I tried to build the dataset using the commands on the bottom of page 21 and got several errors:
>>> from deliciousrec import *
>>> delusers=initializeUserDict('programming')
Traceback (most recent call last):
File "
delusers=initializeUserDict('programming')
File "C:\Python26\deliciousrec.py", line 9, in initializeUserDict
for p2 in get_urlposts(p1['href']):
File "C:\Python26\pydelicious.py", line 803, in get_urlposts
d return getrss(url = url)
File "C:\Python26\pydelicious.py", line 794, in getrss
return dlcs_rss_request(tag=tag, popular=popular, user=user, url=url)
File "C:\Python26\pydelicious.py", line 418, in dlcs_rss_request
url = DLCS_RSS + '''url/%s'''%md5.new(url).hexdigest()
NameError: global name 'md5' is not defined
Turns out you can't just change the library name. I have to deal with the md5 deprecation warning instead. At least it works now.
Building the data set, recommending neighbors and links, and building the item comparison data set, and getting recommendations sections all worked, they just didn't look nearly as neat as the book examples because the numbers were not nicely rounded to 3 decimal places. The actual data matched correctly though.
As for movie lens stuff, once I got my file path hardcoded into the def loadMovieLens function it worked great for me.
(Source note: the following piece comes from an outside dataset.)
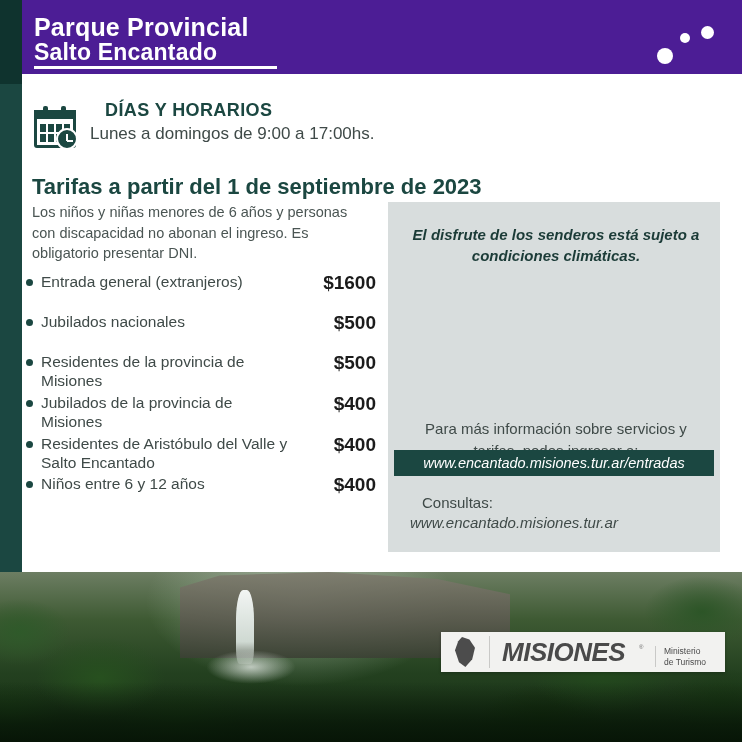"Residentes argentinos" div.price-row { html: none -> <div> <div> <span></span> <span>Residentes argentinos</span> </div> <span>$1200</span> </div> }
def loadMovieLens(path='C:\Python26/data/movielens'):
That bit of code was quite important, especially the one slash that goes the other way...
Building the item-based recommendations took about a minute to complete on my desktop, which makes me glad I did not use my much slower laptop for this assignment. My outputs matched the book again, which made me quite happy.
Weka Part 1
This part seemed pretty straightforward to me as long you followed the book's directions you were fine. I'm still working on understanding the algorithms, but it seemed to do a good job in most cases. It had fewer errors than the 1 rule method on the weather data set.
Weka Part 2
I ran the J4.8 tree building algorithm on the data set and got the following results:
=== Summary ===
Correctly Classified Instances 235 77.5578 %
Incorrectly Classified Instances 68 22.4422 %
Kappa statistic 0.5443
Mean absolute error 0.1044
Root mean squared error 0.2725
Relative absolute error 52.0476 %
Root relative squared error 86.5075 %
Total Number of Instances 303
=== Detailed Accuracy By Class ===
TP Rate FP Rate Precision Recall F-Measure ROC Area Class
0.83 0.29 0.774 0.83 0.801 0.809 <50
0.71 0.17 0.778 0.71 0.742 0.809 >50_1
0 0 0 0 0 ? >50_2
0 0 0 0 0 ? >50_3
0 0 0 0 0 ? >50_4
Weighted Avg. 0.776 0.235 0.776 0.776 0.774 0.809
=== Confusion Matrix ===
a b c d e <-- classified as
137 28 0 0 0 | a = <50
40 98 0 0 0 | b = >50_1
0 0 0 0 0 | c = >50_2
0 0 0 0 0 | d = >50_3
0 0 0 0 0 | e = >50_4
It seems to have worked. This method seems like it is fairly accurate, but I definitely would not bet my life on it because there is a 20% chance that it could be wrong. There were also a lot more variables to consider in this set and as far as machine learning goes, it did really well.